Мировое движение Authentic Relating
Откуда взялись практики аутентичного общения
и что в них происходит с безопасностью?
О мировом движении аутентичного общения разговаривают:

Сьюзен Кэмбел (Susan Campbell, прародительница движения Authentic Relating, автор книги “Getting Real. 10 Truth Skills You Need to Live an Authentic Life”)

Джейсон Дигз (Jason Digges, один из создателей ART International, автор книги “Conflict = Energy. The Transformative Practice of Authentic Relating”)

Сара Несс (Sara Ness, создательница Authentic Revolution, автор-составитель Большого мануала с описаниями 150+ практик аутентичного общения)

И Питер Лимберг (Peter Limberg, хост и автор проекта The Stoa).

Ниже — сокращенный и отредактированный транскрипт этого разговора.
ДЖЕЙСОН: Это будет разговор о движении Authentic Relating: откуда оно взялось, как развивалось и куда теперь движется.

СЬЮЗЕН: Я начну с исторического контекста. В начале 1960-х в США появилось движение за развитие человеческого потенциала (Human Potential Movement). Как любое социальное движение, оно возникло в ответ на острую социальную проблему — на господствовавший в те годы конформизм. Индивидуальный выбор тогда ограничивался небольшим набором жестких социальных ролей, о какой-либо уникальности и речи не шло, все выглядели и думали “как все”.

Движение Human Potential Movement впервые предложило альтернативу черно-белому мышлению, материализму и консьюмеризму и выдвинуло на передний план нераскрытый человеческий потенциал к развитию, осознанности, взаимовыручке, открытости и системному мышлению.

В группах, которые тогда стали собираться, начали звучать фразы “целое всегда больше, чем простая сумма его частей”, “мы все связаны друг с другом”, “быть здесь и сейчас”, “я-ты” (эта последняя — из философского трактата Мартина Бубера “Я и ты”).
Так в центре внимания впервые оказались отношения между людьми, наша взаимная обусловленность и взаимное влияние друг на друга.
Расцвет этого движения пришелся на 1967-1977 гг. Именно тогда стали появляться Инкаунтер-группы и Т-группы, где люди учились открыто говорить о своём непосредственном опыте, находясь при этом контакте с другими; говорить из переживания, а не о переживании. Эти навыки ложились в основу принципиально нового понимания того, что значит “быть хорошим человеком”.

Я принимала участие в этих группах вместе с Маршаллом Розенбергом и Вернером Эрхардом, и все мы учились в те годы у таких людей, как Грегори Бейтсон, Карл Роджерс и Фриц Перлз.

Это было время экспериментов: ещё не были выработаны правила работы с группами, царила полная свобода и хаос. В этом смысле настоящим пионером был Карл Роджерс, который превращал студенческие занятия в Чикагском Университете в интенсивные неструктурированные групповые процессы.

Примерно тогда же были опубликованы первые книги о дизайне групповых процессов, а также книги с играми и упражнениями для групп и пар, написанные ведущими психологами тех лет.
Вот некоторые из них:
T-Group Theory and Laboratory Method
Carl Rogers on Encounter Groups
Improvisation for the Theater (pdf)

^^^^^^^^^^^^^^^^

Задания:
- a) Ответьте по тексту об аутентичном общении:
(i) На какие годы пришелся расцвет движения за развитие человеческого потенциала?
(ii) Какой проект ведет Питер Лимберг?
(iii) В каком университете Карл Роджерс превращал студенческие занятия в групповые процессы?
- b) Перепишите из текста об аутентичном общении кусок между словами «Сара Несс (Sara» и «транскрипт этого разговора.», включая их.
- c) Подхватите текст об аутентичном общении и продолжите его после последней показанной строки.

Фрагменты данных:
^^^^^^^^^^^^^^^^

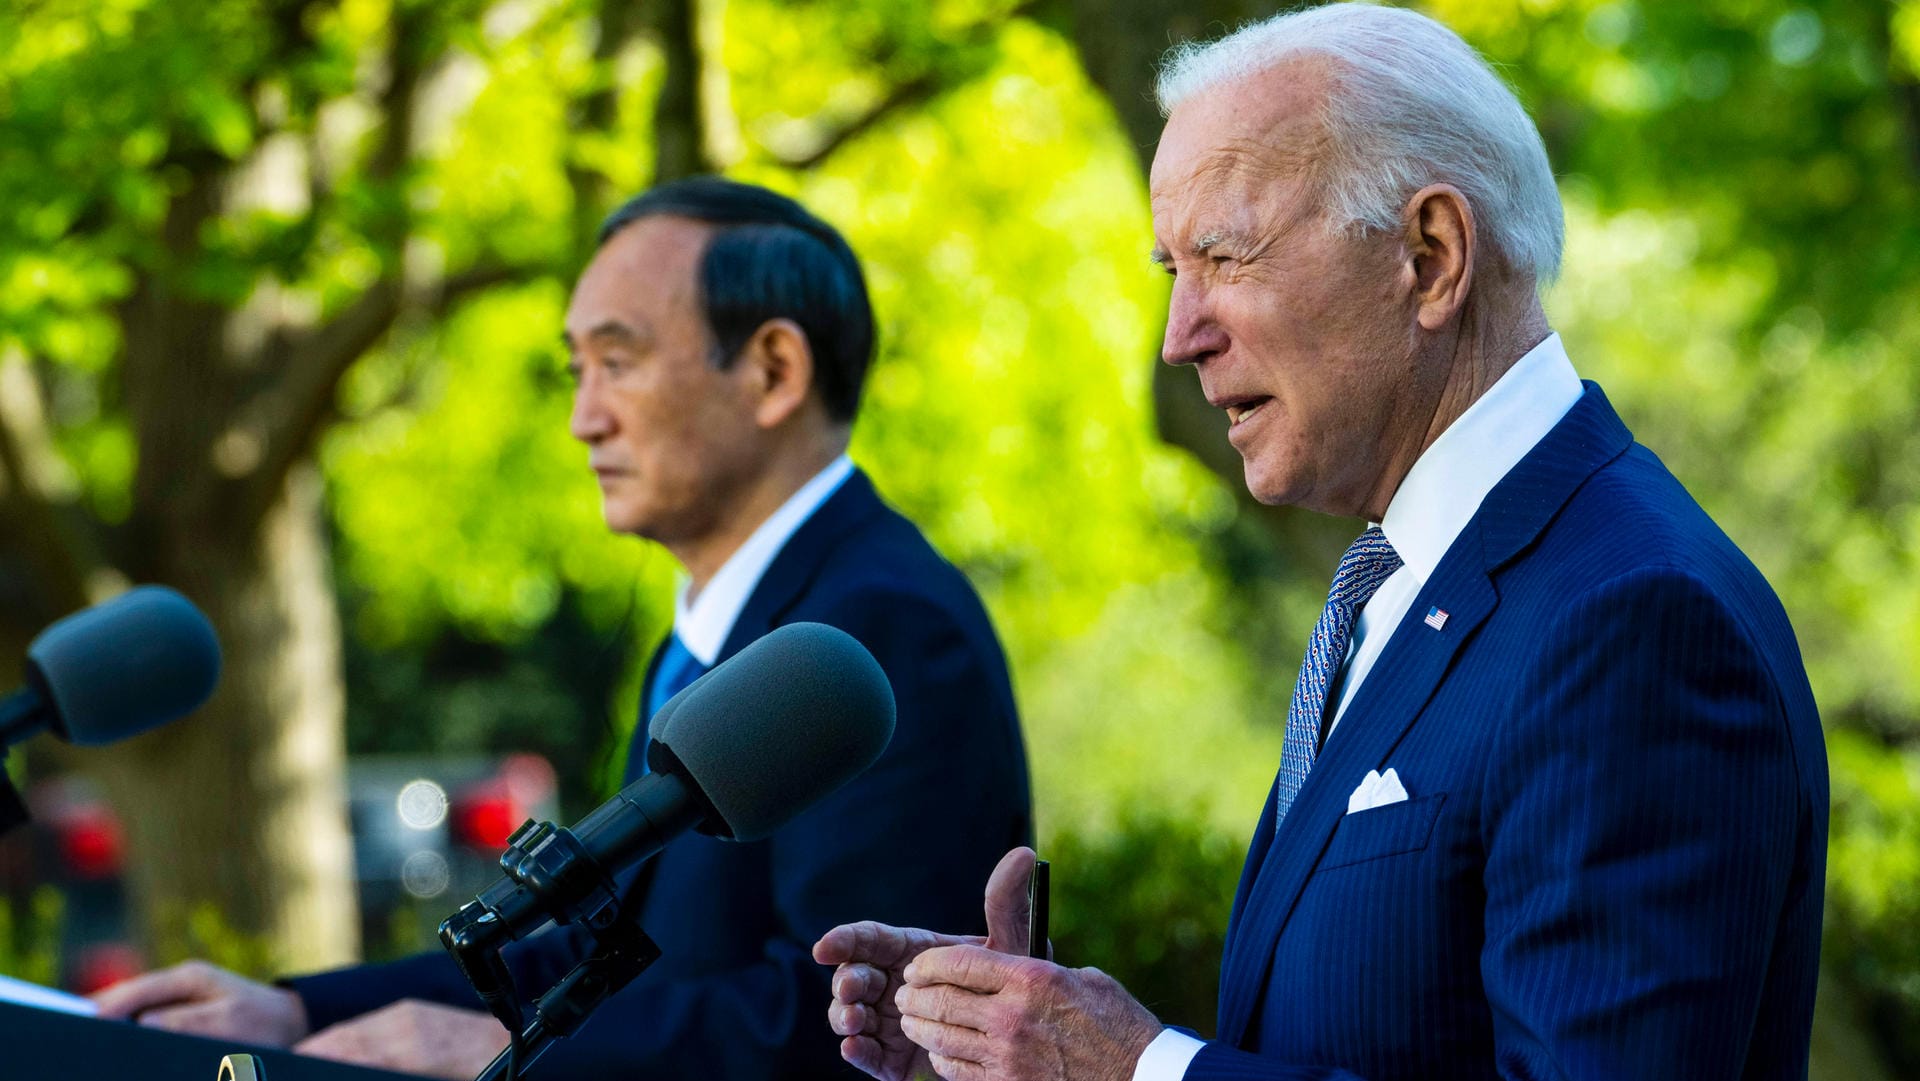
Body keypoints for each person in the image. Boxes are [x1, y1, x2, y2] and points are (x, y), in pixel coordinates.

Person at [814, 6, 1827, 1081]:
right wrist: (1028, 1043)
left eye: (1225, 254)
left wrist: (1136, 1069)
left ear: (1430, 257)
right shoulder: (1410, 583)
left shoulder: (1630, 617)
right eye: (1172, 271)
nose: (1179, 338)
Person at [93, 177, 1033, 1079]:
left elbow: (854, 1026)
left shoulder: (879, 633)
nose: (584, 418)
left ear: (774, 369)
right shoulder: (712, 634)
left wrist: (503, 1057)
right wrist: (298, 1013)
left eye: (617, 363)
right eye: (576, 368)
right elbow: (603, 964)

^^^^^^^^^^^^^^^^

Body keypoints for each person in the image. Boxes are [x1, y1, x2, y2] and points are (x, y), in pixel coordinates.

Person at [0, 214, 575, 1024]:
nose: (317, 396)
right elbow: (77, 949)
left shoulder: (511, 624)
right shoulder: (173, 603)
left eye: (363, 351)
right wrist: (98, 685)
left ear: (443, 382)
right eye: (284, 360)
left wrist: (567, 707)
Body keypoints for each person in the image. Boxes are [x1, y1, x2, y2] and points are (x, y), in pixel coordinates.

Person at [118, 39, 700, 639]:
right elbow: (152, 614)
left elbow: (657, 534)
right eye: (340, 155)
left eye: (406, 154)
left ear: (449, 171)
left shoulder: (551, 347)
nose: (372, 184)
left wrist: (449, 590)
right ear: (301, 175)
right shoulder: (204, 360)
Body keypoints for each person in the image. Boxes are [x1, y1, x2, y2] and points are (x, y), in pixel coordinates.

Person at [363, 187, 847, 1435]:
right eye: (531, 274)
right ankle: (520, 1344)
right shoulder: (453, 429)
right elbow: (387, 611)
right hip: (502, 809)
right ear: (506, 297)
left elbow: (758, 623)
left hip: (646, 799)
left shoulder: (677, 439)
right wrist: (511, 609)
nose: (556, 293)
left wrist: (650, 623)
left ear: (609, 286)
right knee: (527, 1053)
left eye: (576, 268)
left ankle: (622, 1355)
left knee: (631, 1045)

^^^^^^^^^^^^^^^^

Ответы ниже:
- a)
(i) На 1967–1977 гг.
(ii) The Stoa.
(iii) В Чикагском университете.

- b)
Сара Несс (Sara Ness, создательница Authentic Revolution, автор-составитель Большого мануала с описаниями 150+ практик аутентичного общения)

И Питер Лимберг (Peter Limberg, хост и автор проекта The Stoa).

Ниже — сокращенный и отредактированный транскрипт этого разговора.

- c)
Expanding Your Teaching Potential
The Couple's Journey

В 1996 году я начала собирать карточную игру Getting Real (тогда ещё не книгу) и тестировала её на фестивалях Burning Man и на бизнес-конференциях. Я видела, что людям по-настоящему интересны другие люди, то, как другие устроены изнутри, и активно проверяла, что способствует такому узнаванию, а что нет.

Мне хотелось, чтобы мир постепенно становился более безопасным для честных разговоров, для проживания своей уникальности каждым человеком. На это видение я ориентировалась, выбирая практики, которые в итоге вошли в книгу Getting Real. 10 Truth Skills You Need to Live an Authentic Life.

Я не собиралась становиться прародительницей движения Authentic Relating и долгое время даже не знала о его существовании. Моей целью было научить людей новым навыкам, а не сформировать сообщество. Только в 2000-х, когда на мои собственные группы стали приходить люди из Authentic Man Program, Authentic San Francisco, Authentic Boston и других сообществ, я узнала, что есть такое движение, и что его создатели используют мою книгу как свой основной учебник.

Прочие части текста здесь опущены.